(Page images with their extracted text)
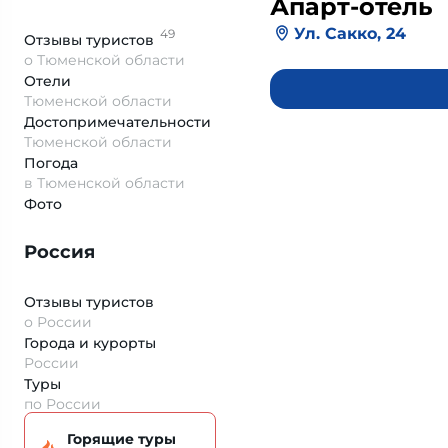
Апарт-отель
Ул. Сакко, 24
49
Отзывы
туристов
о Тюменской области
Отели
Тюменской области
Достопримеча­тельности
Тюменской области
Погода
в Тюменской области
Фото
Россия
Отзывы туристов
о России
Города и курорты
России
Туры
по России
Горящие туры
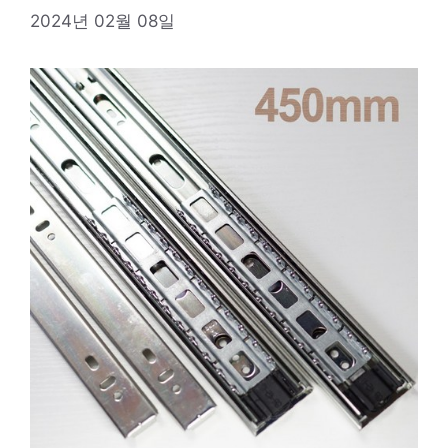
2024년 02월 08일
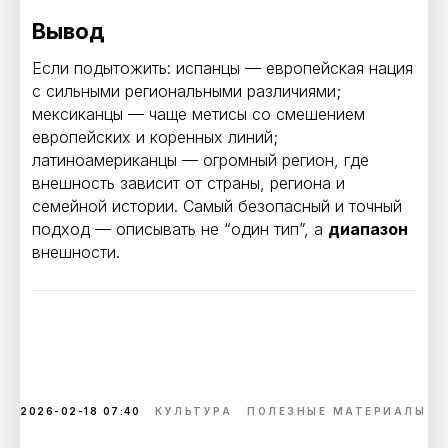
Вывод
Если подытожить: испанцы — европейская нация
с сильными региональными различиями;
мексиканцы — чаще метисы со смешением
европейских и коренных линий;
латиноамериканцы — огромный регион, где
внешность зависит от страны, региона и
семейной истории. Самый безопасный и точный
подход — описывать не “один тип”, а
диапазон
внешности.
2026-02-18 07:40
КУЛЬТУРА
ПОЛЕЗНЫЕ МАТЕРИАЛЫ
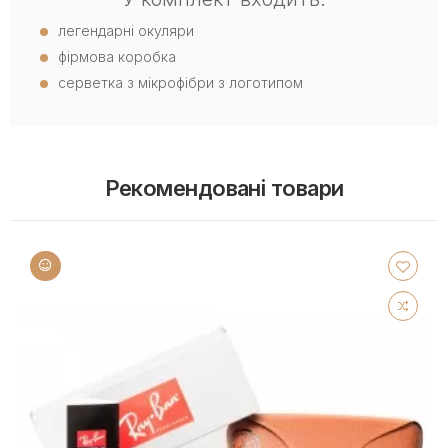
легендарні окуляри
фірмова коробка
серветка з мікрофібри з логотипом
Рекомендовані товари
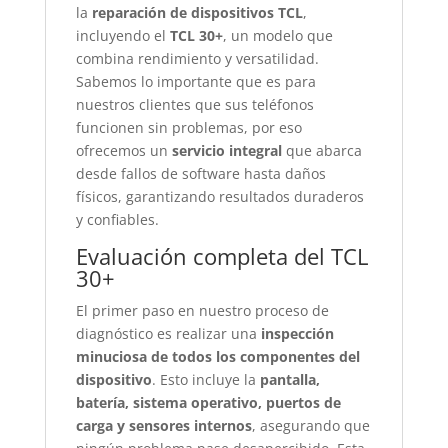
la
reparación de dispositivos TCL
,
incluyendo el
TCL 30+
, un modelo que
combina rendimiento y versatilidad.
Sabemos lo importante que es para
nuestros clientes que sus teléfonos
funcionen sin problemas, por eso
ofrecemos un
servicio integral
que abarca
desde fallos de software hasta daños
físicos, garantizando resultados duraderos
y confiables.
Evaluación completa del TCL
30+
El primer paso en nuestro proceso de
diagnóstico es realizar una
inspección
minuciosa de todos los componentes del
dispositivo
. Esto incluye la
pantalla,
batería, sistema operativo, puertos de
carga y sensores internos
, asegurando que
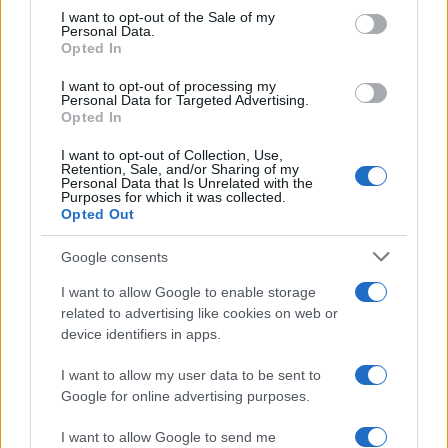
services and may gather and store information including but
I want to opt-out of the Sale of my
Personal Data.
not limited to your visit or usage behaviour. You may click to
Opted In
grant or deny consent to Google and its third-party tags to
use your data for below specified purposes in below Google
I want to opt-out of processing my
consent section.
Personal Data for Targeted Advertising.
Opted In
I want to opt-out of Collection, Use,
Retention, Sale, and/or Sharing of my
Personal Data that Is Unrelated with the
Purposes for which it was collected.
Opted Out
Google consents
I want to allow Google to enable storage
related to advertising like cookies on web or
device identifiers in apps.
I want to allow my user data to be sent to
Google for online advertising purposes.
I want to allow Google to send me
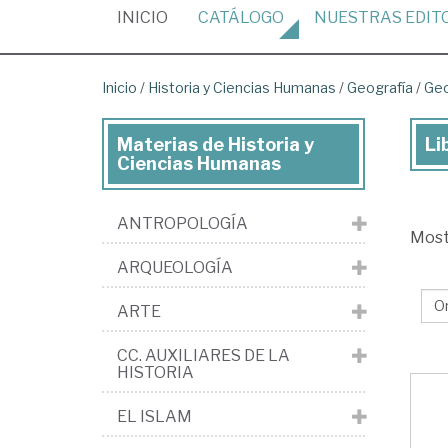
(CURRENT)
INICIO
CATÁLOGO
NUESTRAS
EDIT
Inicio
/
Historia y Ciencias Humanas
/
Geografía
/
Geo
Materias de Historia y
Li
Lib
Ciencias Humanas
de
His
ANTROPOLOGÍA
Mos
y
ARQUEOLOGÍA
Cie
Hu
ARTE
>
CC. AUXILIARES DE LA
Ge
HISTORIA
>
EL ISLAM
Ge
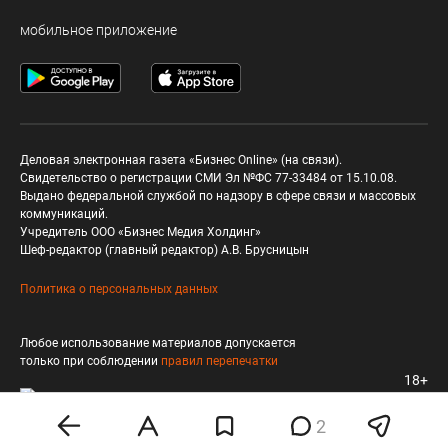
мобильное приложение
Деловая электронная газета «Бизнес Online» (на связи).
Свидетельство о регистрации СМИ Эл №ФС 77-33484 от 15.10.08.
Выдано федеральной службой по надзору в сфере связи и массовых
коммуникаций.
Учредитель ООО «Бизнес Медия Холдинг»
Шеф-редактор (главный редактор) А.В. Брусницын
Политика о персональных данных
Любое использование материалов допускается
только при соблюдении
правил перепечатки
18+
2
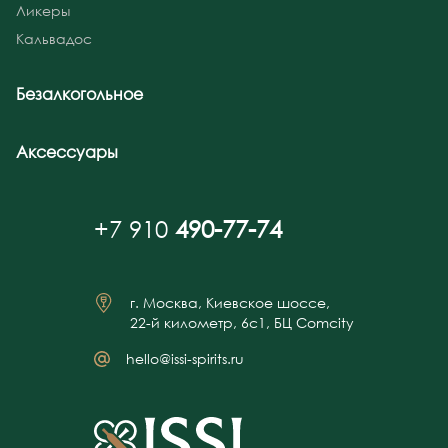
Ликеры
Кальвадос
Безалкогольное
Аксессуары
+7 910
490-77-74
г. Москва, Киевское шоссе,
22-й километр, 6с1, БЦ Comcity
hello@issi-spirits.ru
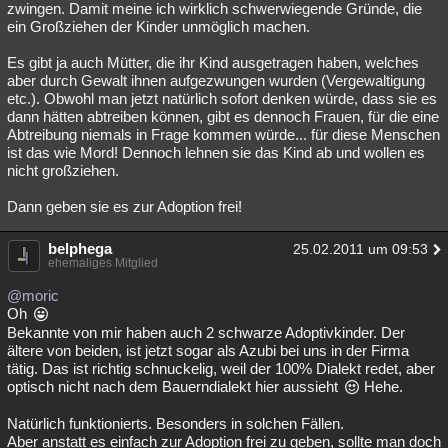
zwingen. Damit meine ich wirklich schwerwiegende Gründe, die
ein Großziehen der Kinder unmöglich machen.
Es gibt ja auch Mütter, die ihr Kind ausgetragen haben, welches
aber durch Gewalt ihnen aufgezwungen wurden (Vergewaltigung
etc.). Obwohl man jetzt natürlich sofort denken würde, dass sie es
dann hätten abtreiben können, gibt es dennoch Frauen, für die eine
Abtreibung niemals in Frage kommen würde... für diese Menschen
ist das wie Mord! Dennoch lehnen sie das Kind ab und wollen es
nicht großziehen.
Dann geben sie es zur Adoption frei!
belphega
25.02.2011 um 09:53
ehemaliges Mitglied
@moric
Oh
Bekannte von mir haben auch 2 schwarze Adoptivkinder. Der
ältere von beiden, ist jetzt sogar als Azubi bei uns in der Firma
tätig. Das ist richtig schnuckelig, weil der 100% Dialekt redet, aber
optisch nicht nach dem Bauerndialekt hier aussieht
Hehe.
Natürlich funktionierts. Besonders in solchen Fällen.
Aber anstatt es einfach zur Adoption frei zu geben, sollte man doch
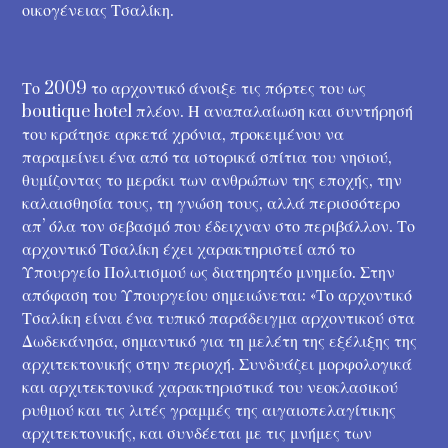
οικογένειας Τσαλίκη.
Το 2009 το αρχοντικό άνοιξε τις πόρτες του ως
boutique hotel πλέον. Η αναπαλαίωση και συντήρησή
του κράτησε αρκετά χρόνια, προκειμένου να
παραμείνει ένα από τα ιστορικά σπίτια του νησιού,
θυμίζοντας το μεράκι των ανθρώπων της εποχής, την
καλαισθησία τους, τη γνώση τους, αλλά περισσότερο
απ’ όλα τον σεβασμό που έδειχναν στο περιβάλλον. Το
αρχοντικό Τσαλίκη έχει χαρακτηριστεί από το
Υπουργείο Πολιτισμού ως διατηρητέο μνημείο. Στην
απόφαση του Υπουργείου σημειώνεται: «Το αρχοντικό
Τσαλίκη είναι ένα τυπικό παράδειγμα αρχοντικού στα
Δωδεκάνησα, σημαντικό για τη μελέτη της εξέλιξης της
αρχιτεκτονικής στην περιοχή. Συνδυάζει μορφολογικά
και αρχιτεκτονικά χαρακτηριστικά του νεοκλασικού
ρυθμού και τις λιτές γραμμές της αιγαιοπελαγίτικης
αρχιτεκτονικής, και συνδέεται με τις μνήμες των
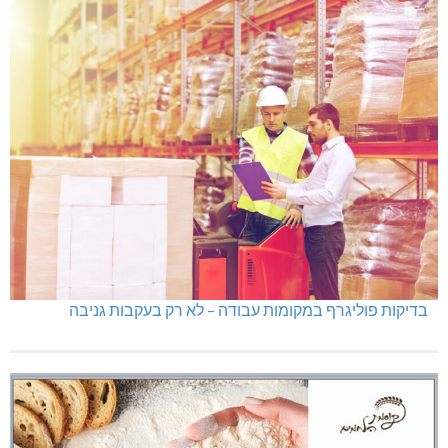
בדיקות פוליגרף במקומות עבודה – לא רק בעקבות גניבה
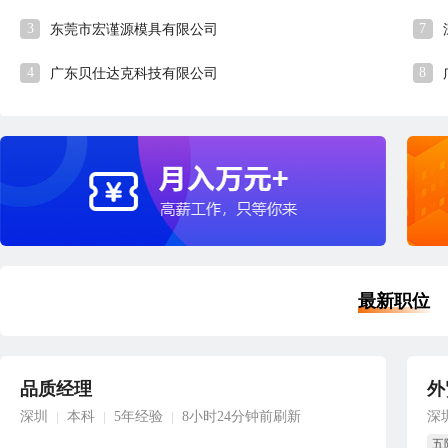
3
7
东莞市宏谨源模具有限公司
4
8
广东贝仕达克科技有限公司
最新职位
品质经理
外
深圳
本科
5年经验
8小时24分钟前刷新
深
|
|
|
五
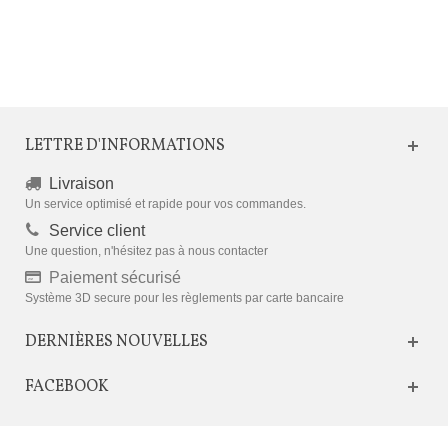
LETTRE D'INFORMATIONS
Livraison
Un service optimisé et rapide pour vos commandes.
Service client
Une question, n'hésitez pas à nous contacter
Paiement sécurisé
Système 3D secure pour les règlements par carte bancaire
DERNIÈRES NOUVELLES
FACEBOOK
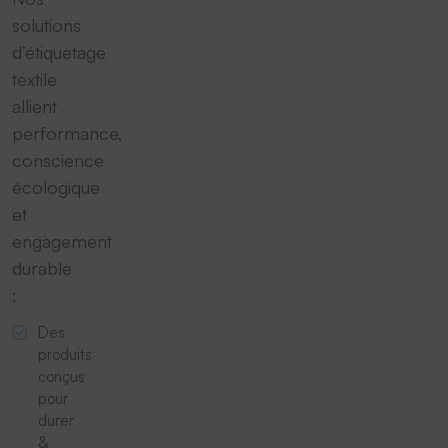
solutions
d’étiquetage
textile
allient
performance,
conscience
écologique
et
engagement
durable
:
Des
produits
conçus
pour
durer
&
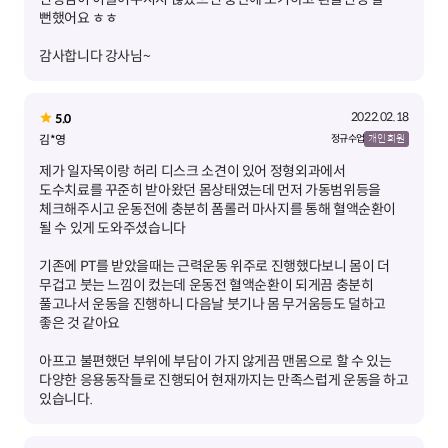
감사합니다 강사님~
2022.02.18
5.0
김*영
정규 수업
개인 회원
제가 일자목이랑 허리 디스크 소견이 있어 정형외과에서
도수치료를 꾸준히 받아왔던 몸상태였는데 먼저 가동범위등을
체크해주시고 운동전에 충분히 폼롤러 마사지를 통해 혈액순환이
기존에 PT를 받았을때는 근력운동 위주로 진행했다보니 몸이 더
무겁고 붓는 느낌이 컸는데 운동전 혈액순환이 되게끔 충분히
풀고나서 운동을 진행하니 다음날 붓기나 몸 무거움등도 덜하고
아프고 불편했던 부위에 부담이 가지 않게끔 맨몸으로 할 수 있는
다양한 응용동작들로 진행되어 현재까지는 만족스럽게 운동을 하고
있습니다.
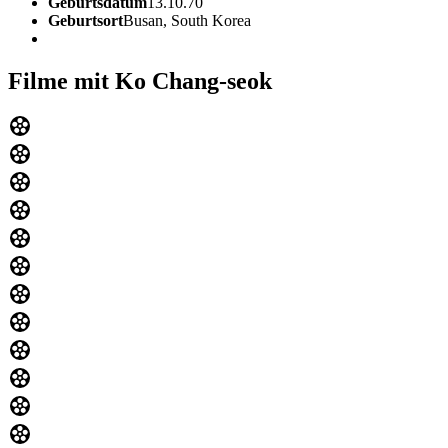
Geburtsdatum
13.10.70
Geburtsort
Busan, South Korea
Filme mit Ko Chang-seok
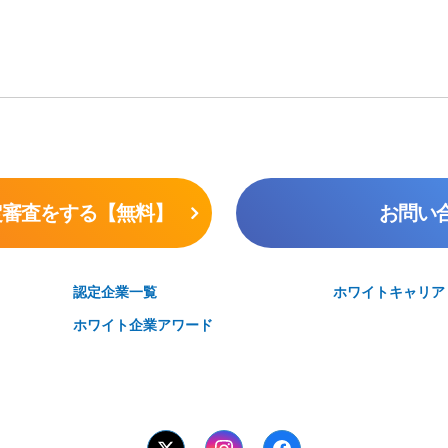
定審査をする【無料】
お問い
認定企業一覧
ホワイトキャリア
ホワイト企業アワード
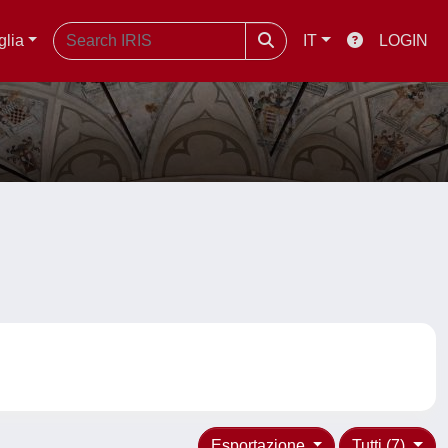
glia
IT
LOGIN
Esportazione
Tutti (7)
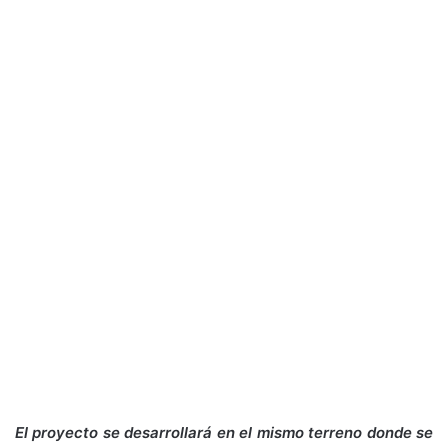
El proyecto se desarrollará en el mismo terreno donde se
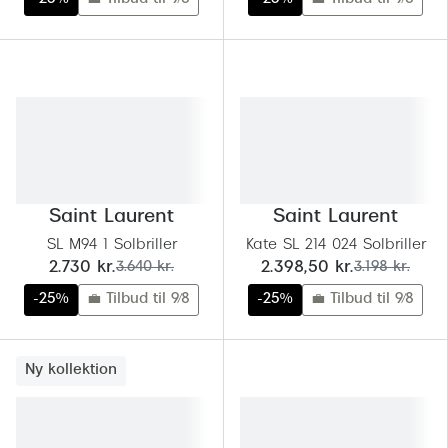
Saint Laurent
Saint Laurent
SL M94 1 Solbriller
Kate SL 214 024 Solbriller
nu:
før:
nu:
før:
2.730 kr.
3.640 kr.
2.398,50 kr.
3.198 kr.
-25%
💼 Tilbud til 9/8
-25%
💼 Tilbud til 9/8
Ny kollektion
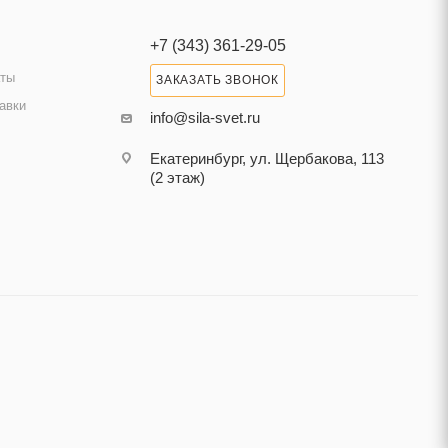
+7 (343) 361-29-05
аты
ЗАКАЗАТЬ ЗВОНОК
авки
info@sila-svet.ru
Екатеринбург, ул. Щербакова, 113
(2 этаж)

# [Exercise brief]
Reproduce the text from all of the material above line for line, without changing anything. Omit the pictures from your answer.

# [Result]
Апарт-отель
Ул. Сакко, 24
49
Отзывы
туристов
о Тюменской области
Отели
Тюменской области
Достопримеча­тельности
Тюменской области
Погода
в Тюменской области
Фото
Россия
Отзывы туристов
о России
Города и курорты
России
Туры
по России
Горящие туры
2024년 02월 08일
Вывод
Если подытожить: испанцы — европейская нация
с сильными региональными различиями;
мексиканцы — чаще метисы со смешением
европейских и коренных линий;
латиноамериканцы — огромный регион, где
внешность зависит от страны, региона и
семейной истории. Самый безопасный и точный
подход — описывать не “один тип”, а
диапазон
внешности.
2026-02-18 07:40
КУЛЬТУРА
ПОЛЕЗНЫЕ МАТЕРИАЛЫ
легендарні окуляри
фірмова коробка
серветка з мікрофібри з логотипом
Рекомендовані товари
la
reparación de dispositivos TCL
,
incluyendo el
TCL 30+
, un modelo que
combina rendimiento y versatilidad.
Sabemos lo importante que es para
nuestros clientes que sus teléfonos
funcionen sin problemas, por eso
ofrecemos un
servicio integral
que abarca
desde fallos de software hasta daños
físicos, garantizando resultados duraderos
y confiables.
Evaluación completa del TCL
30+
El primer paso en nuestro proceso de
diagnóstico es realizar una
inspección
minuciosa de todos los componentes del
dispositivo
. Esto incluye la
pantalla,
batería, sistema operativo, puertos de
carga y sensores internos
, asegurando que
services and may gather and store information including but
I want to opt-out of the Sale of my
Personal Data.
not limited to your visit or usage behaviour. You may click to
Opted In
grant or deny consent to Google and its third-party tags to
use your data for below specified purposes in below Google
I want to opt-out of processing my
consent section.
Personal Data for Targeted Advertising.
Opted In
I want to opt-out of Collection, Use,
Retention, Sale, and/or Sharing of my
Personal Data that Is Unrelated with the
Purposes for which it was collected.
Opted Out
Google consents
I want to allow Google to enable storage
related to advertising like cookies on web or
device identifiers in apps.
I want to allow my user data to be sent to
Google for online advertising purposes.
I want to allow Google to send me
(CURRENT)
INICIO
CATÁLOGO
NUESTRAS
EDIT
Inicio
/
Historia y Ciencias Humanas
/
Geografía
/
Geo
Materias de Historia y
Li
Lib
Ciencias Humanas
de
His
ANTROPOLOGÍA
Mos
y
ARQUEOLOGÍA
Cie
Hu
ARTE
>
CC. AUXILIARES DE LA
Ge
HISTORIA
>
EL ISLAM
Ge
мобильное приложение
Деловая электронная газета «Бизнес Online» (на связи).
Свидетельство о регистрации СМИ Эл №ФС 77-33484 от 15.10.08.
Выдано федеральной службой по надзору в сфере связи и массовых
коммуникаций.
Учредитель ООО «Бизнес Медия Холдинг»
Шеф-редактор (главный редактор) А.В. Брусницын
Политика о персональных данных
Любое использование материалов допускается
только при соблюдении
правил перепечатки
18+
2
Ликеры
Кальвадос
Безалкогольное
Аксессуары
+7 910
490-77-74
г. Москва, Киевское шоссе,
22-й километр, 6с1, БЦ Comcity
hello@issi-spirits.ru
zwingen. Damit meine ich wirklich schwerwiegende Gründe, die
ein Großziehen der Kinder unmöglich machen.
Es gibt ja auch Mütter, die ihr Kind ausgetragen haben, welches
aber durch Gewalt ihnen aufgezwungen wurden (Vergewaltigung
etc.). Obwohl man jetzt natürlich sofort denken würde, dass sie es
dann hätten abtreiben können, gibt es dennoch Frauen, für die eine
Abtreibung niemals in Frage kommen würde... für diese Menschen
ist das wie Mord! Dennoch lehnen sie das Kind ab und wollen es
nicht großziehen.
Dann geben sie es zur Adoption frei!
belphega
25.02.2011 um 09:53
ehemaliges Mitglied
@moric
Oh
Bekannte von mir haben auch 2 schwarze Adoptivkinder. Der
ältere von beiden, ist jetzt sogar als Azubi bei uns in der Firma
tätig. Das ist richtig schnuckelig, weil der 100% Dialekt redet, aber
optisch nicht nach dem Bauerndialekt hier aussieht
Hehe.
Natürlich funktionierts. Besonders in solchen Fällen.
Aber anstatt es einfach zur Adoption frei zu geben, sollte man doch
οικογένειας Τσαλίκη.
Το 2009 το αρχοντικό άνοιξε τις πόρτες του ως
boutique hotel πλέον. Η αναπαλαίωση και συντήρησή
του κράτησε αρκετά χρόνια, προκειμένου να
παραμείνει ένα από τα ιστορικά σπίτια του νησιού,
θυμίζοντας το μεράκι των ανθρώπων της εποχής, την
καλαισθησία τους, τη γνώση τους, αλλά περισσότερο
απ’ όλα τον σεβασμό που έδειχναν στο περιβάλλον. Το
αρχοντικό Τσαλίκη έχει χαρακτηριστεί από το
Υπουργείο Πολιτισμού ως διατηρητέο μνημείο. Στην
απόφαση του Υπουργείου σημειώνεται: «Το αρχοντικό
Τσαλίκη είναι ένα τυπικό παράδειγμα αρχοντικού στα
Δωδεκάνησα, σημαντικό για τη μελέτη της εξέλιξης της
αρχιτεκτονικής στην περιοχή. Συνδυάζει μορφολογικά
και αρχιτεκτονικά χαρακτηριστικά του νεοκλασικού
ρυθμού και τις λιτές γραμμές της αιγαιοπελαγίτικης
αρχιτεκτονικής, και συνδέεται με τις μνήμες των
בדיקות פוליגרף במקומות עבודה – לא רק בעקבות גניבה
3
7
东莞市宏谨源模具有限公司
4
8
广东贝仕达克科技有限公司
最新职位
品质经理
外
深圳
本科
5年经验
8小时24分钟前刷新
深
|
|
|
五
LETTRE D'INFORMATIONS
Livraison
Un service optimisé et rapide pour vos commandes.
Service client
Une question, n'hésitez pas à nous contacter
Paiement sécurisé
Système 3D secure pour les règlements par carte bancaire
DERNIÈRES NOUVELLES
FACEBOOK
solutions
d’étiquetage
textile
allient
performance,
conscience
écologique
et
engagement
durable
:
Des
produits
conçus
pour
durer
&
감사합니다 강사님~
2022.02.18
5.0
김*영
정규 수업
개인 회원
제가 일자목이랑 허리 디스크 소견이 있어 정형외과에서
도수치료를 꾸준히 받아왔던 몸상태였는데 먼저 가동범위등을
체크해주시고 운동전에 충분히 폼롤러 마사지를 통해 혈액순환이
기존에 PT를 받았을때는 근력운동 위주로 진행했다보니 몸이 더
무겁고 붓는 느낌이 컸는데 운동전 혈액순환이 되게끔 충분히
풀고나서 운동을 진행하니 다음날 붓기나 몸 무거움등도 덜하고
아프고 불편했던 부위에 부담이 가지 않게끔 맨몸으로 할 수 있는
다양한 응용동작들로 진행되어 현재까지는 만족스럽게 운동을 하고
있습니다.
Geburtsdatum
13.10.70
Geburtsort
Busan, South Korea
Filme mit Ko Chang-seok
定審査をする【無料】
お問い
認定企業一覧
ホワイトキャリア
ホワイト企業アワード
glia
IT
LOGIN
Esportazione
Tutti (7)
El proyecto se desarrollará en el mismo terreno donde se
Saint Laurent
Saint Laurent
SL M94 1 Solbriller
Kate SL 214 024 Solbriller
nu:
før:
nu:
før:
2.730 kr.
3.640 kr.
2.398,50 kr.
3.198 kr.
-25%
💼 Tilbud til 9/8
-25%
💼 Tilbud til 9/8
Ny kollektion
+7 (343) 361-29-05
аты
ЗАКАЗАТЬ ЗВОНОК
авки
info@sila-svet.ru
Екатеринбург, ул. Щербакова, 113
(2 этаж)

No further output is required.